Пока он одевается, я смотрю в низкое, чуть ли не возле самой земли окно и думаю, что напрасно Влас назвал меня «матушкой». И напомнил, что еще не кончился июль, который отныне будет Настиным месяцем. И каждая гроза будет напоминать день, когда она явилась в этот мир, расколов и его, и мой внутренний. Что я творю сейчас? Разве это похоже на меня: проведать больного, живущего в другом городе, предлагать ему приют в своем доме? Кто он мне? Всего лишь мужчина, почему-то захотевший, чтобы я родила ему ребенка… Мало это или слишком много?
Когда мы выходим во двор, грозовое небо угрожающе хмурится, и первой во мне откликается мысль, что раскат грома может напугать Настеньку, если к западу от Москвы тоже гроза. Или уже прошла — тучи движутся к востоку…
Я беру Власа под руку, больше для того, чтоб удержать, если он будет покачиваться от слабости. Но пока он твердо стоит на ногах и даже оживляется и уже что-то рассказывает, даже пытаясь смеяться, хотя ему больно — то и дело морщится, когда сглатывает.

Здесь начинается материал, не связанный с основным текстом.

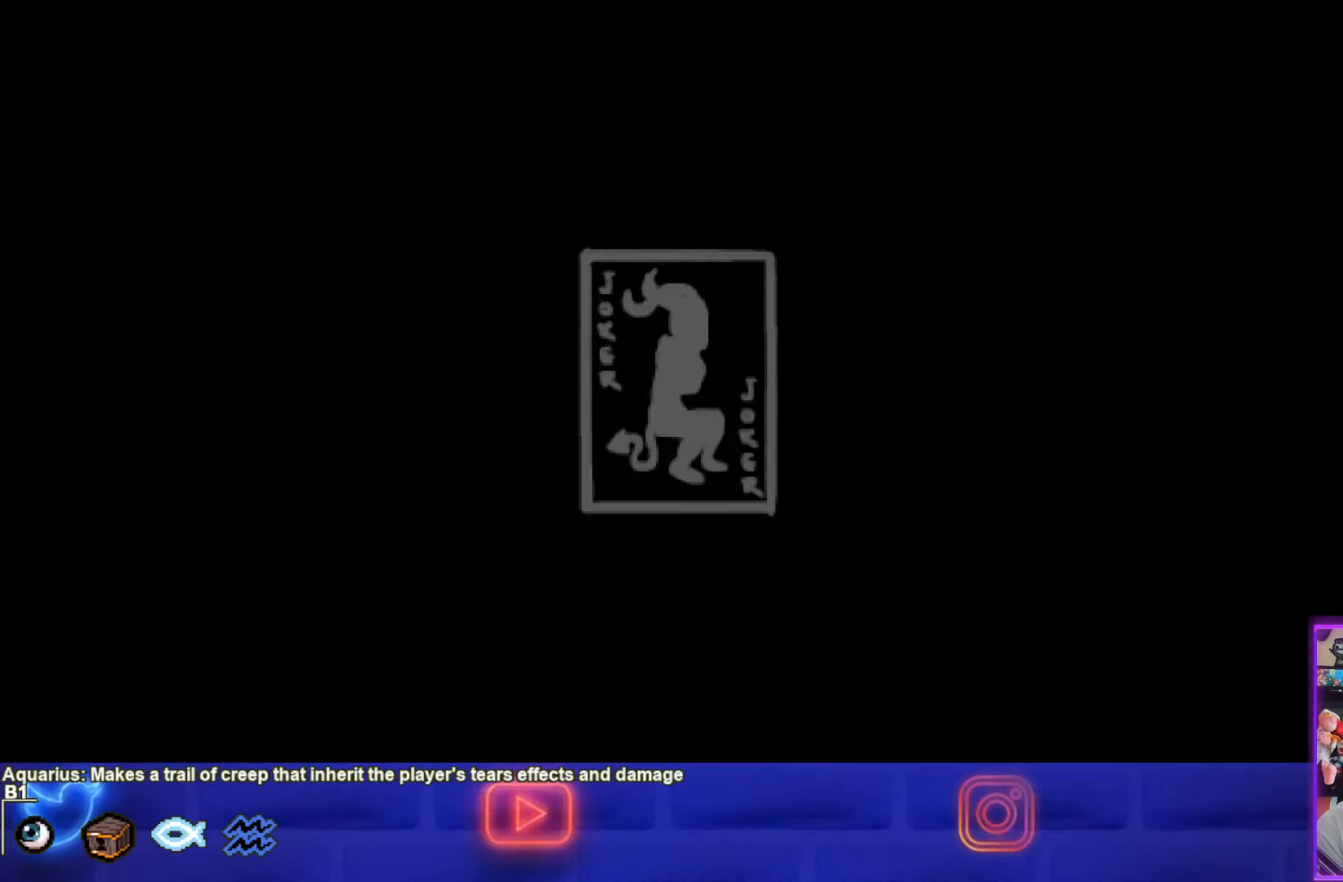
{"buttons": [], "left_stick": "center", "right_stick": "center", "events": []}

— Смотри, какие вороны, — показывает он на пару, вышагивающую в ногу.
Головы их одинаково подергиваются, а глаза так и горят, видимо, у них любовное свидание, вот только непонятно, кто есть кто. Да и люди-то всегда ли понимают, как распределены их роли?
Взмах руки Власа, указывающего на ворон, как марионетку на ниточке, вдруг подтягивает к нам пьяненького мужичка сильно кавказской внешности. Наступая на нас своей воробьиной грудью, он произносит с суровой гордостью:
— Это город. Вы поняли? Это город! И ведите себя здесь, как в городе.

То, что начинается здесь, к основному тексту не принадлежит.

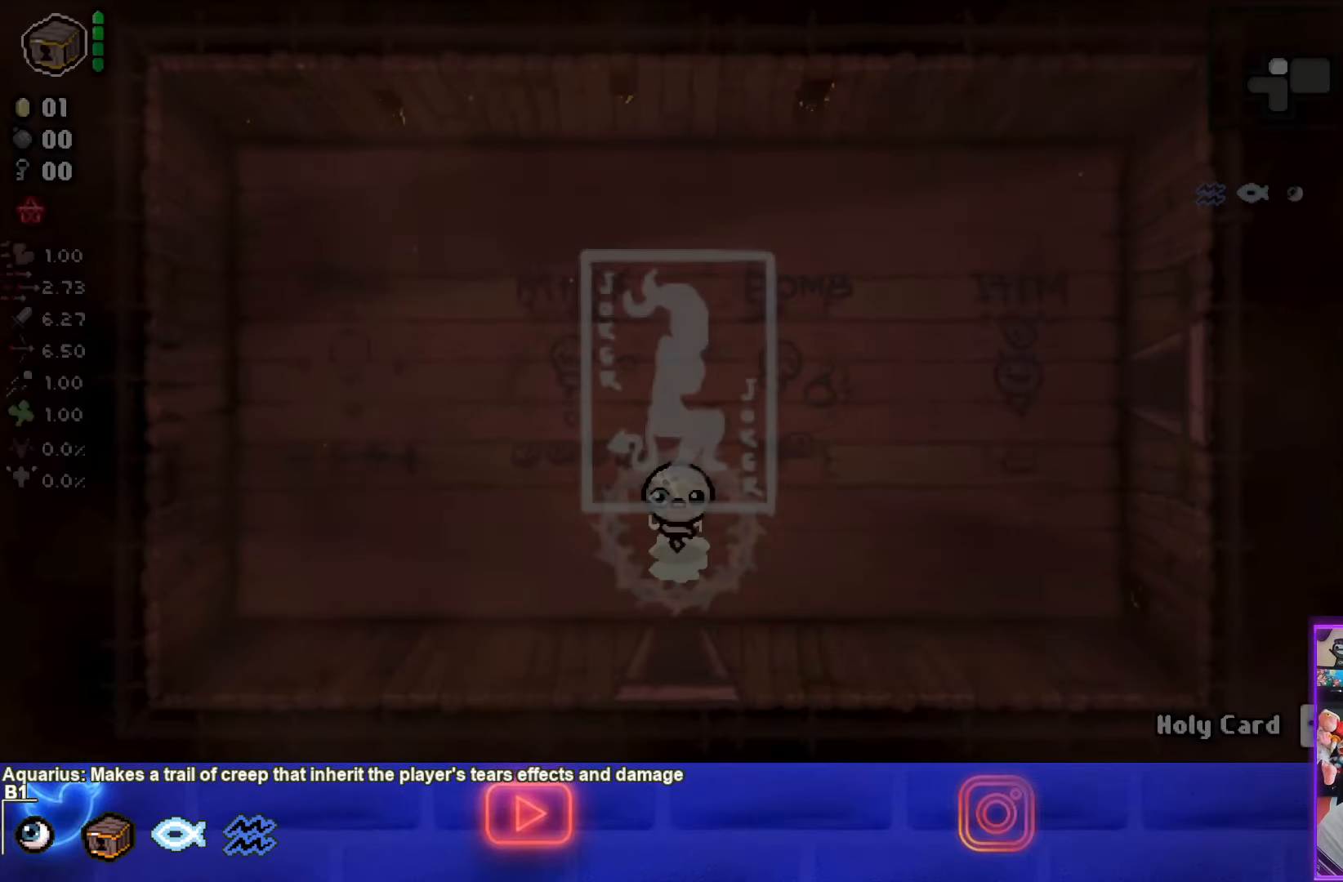
{"buttons": [], "left_stick": "center", "right_stick": "center", "events": []}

Поддавшись инстинктивному желанию защитить больного, я резко спрашиваю:
— Что вам нужно от нас?
— Я хочу драться с этим мужчиной, — заявляет патриот Щербинки.
«Ой, не знаешь ты на что нарываешься!» — думаю я, теперь уже со страхом за него. Как-то раз я видела, как дерется Влас Малыгин. Тогда кто-то обложил нас — скорее меня — на выходе из ресторана. В минуту ярости мой артист разом из богемного блондинчика превратился в бойца из подворотни. Его удары были резки и точны, мужики, куда крепче этого кавказца, падали от кулаков Малыгина, как подкошенные. Мне становится боязно, что он сейчас вышибет из пьяного дурака дух, и мы влипнем в нешуточные неприятности.